* **Job**
Using the data below, return every line that holds the word "mContext".

* **Input data**
★ ★ ★ ★
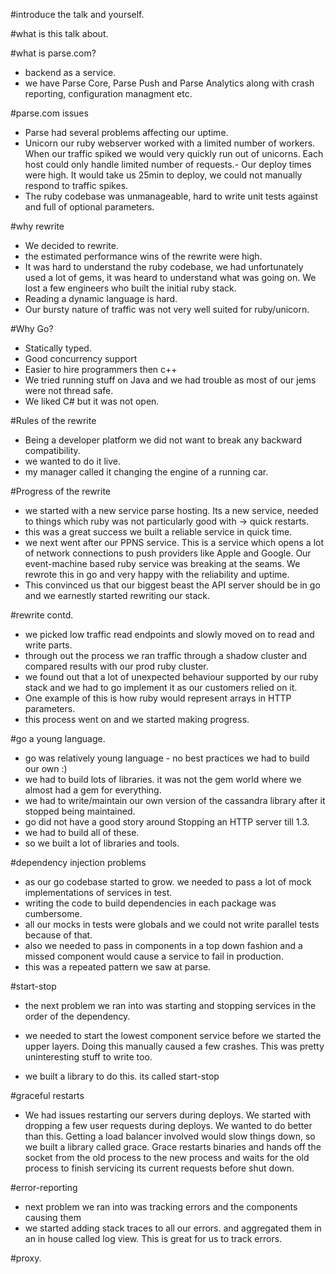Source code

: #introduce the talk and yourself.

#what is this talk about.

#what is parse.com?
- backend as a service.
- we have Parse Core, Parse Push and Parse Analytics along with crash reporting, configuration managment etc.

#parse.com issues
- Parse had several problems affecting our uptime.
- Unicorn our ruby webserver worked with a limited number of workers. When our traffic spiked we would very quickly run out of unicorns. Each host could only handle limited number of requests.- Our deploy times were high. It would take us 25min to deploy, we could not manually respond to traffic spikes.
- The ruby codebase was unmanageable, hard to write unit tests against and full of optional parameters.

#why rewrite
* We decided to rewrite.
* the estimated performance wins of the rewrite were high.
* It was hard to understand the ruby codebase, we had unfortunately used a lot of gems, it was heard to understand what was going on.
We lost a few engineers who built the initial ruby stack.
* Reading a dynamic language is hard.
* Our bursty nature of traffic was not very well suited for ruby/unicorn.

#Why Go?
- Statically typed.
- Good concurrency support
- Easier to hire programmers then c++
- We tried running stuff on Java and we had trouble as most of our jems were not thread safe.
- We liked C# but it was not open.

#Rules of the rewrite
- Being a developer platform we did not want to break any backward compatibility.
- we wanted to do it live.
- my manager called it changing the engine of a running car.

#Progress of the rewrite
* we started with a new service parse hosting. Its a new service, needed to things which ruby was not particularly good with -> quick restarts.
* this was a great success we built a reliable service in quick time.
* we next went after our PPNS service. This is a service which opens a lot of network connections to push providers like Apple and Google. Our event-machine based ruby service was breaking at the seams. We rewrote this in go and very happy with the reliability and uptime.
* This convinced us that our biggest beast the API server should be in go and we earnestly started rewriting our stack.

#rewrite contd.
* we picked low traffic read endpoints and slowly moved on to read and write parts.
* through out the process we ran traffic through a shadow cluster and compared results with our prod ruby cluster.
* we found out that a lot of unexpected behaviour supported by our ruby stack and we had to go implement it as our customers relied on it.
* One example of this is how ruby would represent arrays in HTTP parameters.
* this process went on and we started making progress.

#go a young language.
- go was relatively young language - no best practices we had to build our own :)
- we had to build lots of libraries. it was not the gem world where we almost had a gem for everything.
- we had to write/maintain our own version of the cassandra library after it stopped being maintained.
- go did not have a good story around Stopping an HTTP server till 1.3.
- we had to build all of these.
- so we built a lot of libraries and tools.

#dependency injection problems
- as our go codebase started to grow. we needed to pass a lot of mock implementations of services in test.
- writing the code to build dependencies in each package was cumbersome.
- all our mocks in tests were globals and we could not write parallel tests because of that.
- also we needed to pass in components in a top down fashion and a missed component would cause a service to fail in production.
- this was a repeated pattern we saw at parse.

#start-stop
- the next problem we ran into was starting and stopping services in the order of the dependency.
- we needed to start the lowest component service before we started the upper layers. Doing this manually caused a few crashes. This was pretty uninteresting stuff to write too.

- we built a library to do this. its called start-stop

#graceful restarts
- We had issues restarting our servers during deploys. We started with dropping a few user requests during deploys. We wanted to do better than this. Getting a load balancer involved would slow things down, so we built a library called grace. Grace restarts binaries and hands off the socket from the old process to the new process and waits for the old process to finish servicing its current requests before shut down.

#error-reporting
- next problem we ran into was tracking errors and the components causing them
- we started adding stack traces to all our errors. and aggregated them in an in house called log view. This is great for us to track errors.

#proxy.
★ ★ ★ ★
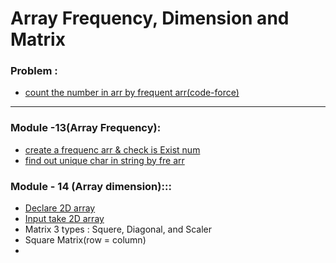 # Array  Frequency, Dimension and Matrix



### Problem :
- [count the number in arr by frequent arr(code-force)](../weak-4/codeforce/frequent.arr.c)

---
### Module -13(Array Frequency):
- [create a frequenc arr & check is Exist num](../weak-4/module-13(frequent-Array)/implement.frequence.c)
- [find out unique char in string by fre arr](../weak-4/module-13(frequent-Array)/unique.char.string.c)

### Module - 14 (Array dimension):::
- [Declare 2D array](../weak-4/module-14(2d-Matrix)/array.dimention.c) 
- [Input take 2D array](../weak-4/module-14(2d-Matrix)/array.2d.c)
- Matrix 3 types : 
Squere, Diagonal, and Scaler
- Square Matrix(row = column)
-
★ ★ ★ ★
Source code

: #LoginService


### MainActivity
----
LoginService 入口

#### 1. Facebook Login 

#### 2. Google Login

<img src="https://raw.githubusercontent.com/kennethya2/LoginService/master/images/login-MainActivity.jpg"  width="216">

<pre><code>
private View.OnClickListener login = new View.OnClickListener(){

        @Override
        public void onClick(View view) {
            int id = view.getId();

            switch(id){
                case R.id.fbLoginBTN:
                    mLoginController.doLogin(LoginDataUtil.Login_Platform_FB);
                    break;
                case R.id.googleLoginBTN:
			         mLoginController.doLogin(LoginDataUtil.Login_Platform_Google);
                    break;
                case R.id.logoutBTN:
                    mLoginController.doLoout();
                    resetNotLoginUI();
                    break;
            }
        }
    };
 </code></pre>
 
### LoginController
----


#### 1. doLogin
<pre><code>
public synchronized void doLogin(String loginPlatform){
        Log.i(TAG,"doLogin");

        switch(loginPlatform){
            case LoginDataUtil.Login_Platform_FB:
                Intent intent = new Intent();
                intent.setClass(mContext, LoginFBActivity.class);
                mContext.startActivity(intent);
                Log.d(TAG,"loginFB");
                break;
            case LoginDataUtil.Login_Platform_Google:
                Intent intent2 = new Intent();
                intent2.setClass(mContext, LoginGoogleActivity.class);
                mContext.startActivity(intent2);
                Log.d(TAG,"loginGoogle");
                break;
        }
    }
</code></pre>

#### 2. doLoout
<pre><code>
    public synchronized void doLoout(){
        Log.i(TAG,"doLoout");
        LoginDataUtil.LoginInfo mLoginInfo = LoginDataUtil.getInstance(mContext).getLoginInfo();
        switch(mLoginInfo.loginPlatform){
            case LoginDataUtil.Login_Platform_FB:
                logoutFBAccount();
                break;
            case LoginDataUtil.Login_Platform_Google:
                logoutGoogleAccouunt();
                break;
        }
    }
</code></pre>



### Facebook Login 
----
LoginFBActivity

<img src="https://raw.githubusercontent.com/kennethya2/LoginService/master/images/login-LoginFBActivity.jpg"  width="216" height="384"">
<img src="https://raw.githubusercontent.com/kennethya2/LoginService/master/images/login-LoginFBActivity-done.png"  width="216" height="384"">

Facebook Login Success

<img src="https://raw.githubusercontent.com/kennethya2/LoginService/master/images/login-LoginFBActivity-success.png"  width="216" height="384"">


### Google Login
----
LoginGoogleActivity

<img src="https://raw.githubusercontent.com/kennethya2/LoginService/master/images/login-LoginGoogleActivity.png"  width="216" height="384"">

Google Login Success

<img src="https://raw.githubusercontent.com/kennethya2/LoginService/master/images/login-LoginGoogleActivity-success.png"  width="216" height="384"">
★ ★ ★ ★
* **Exercise solution**
                intent.setClass(mContext, LoginFBActivity.class);
                mContext.startActivity(intent);
                intent2.setClass(mContext, LoginGoogleActivity.class);
                mContext.startActivity(intent2);
        LoginDataUtil.LoginInfo mLoginInfo = LoginDataUtil.getInstance(mContext).getLoginInfo();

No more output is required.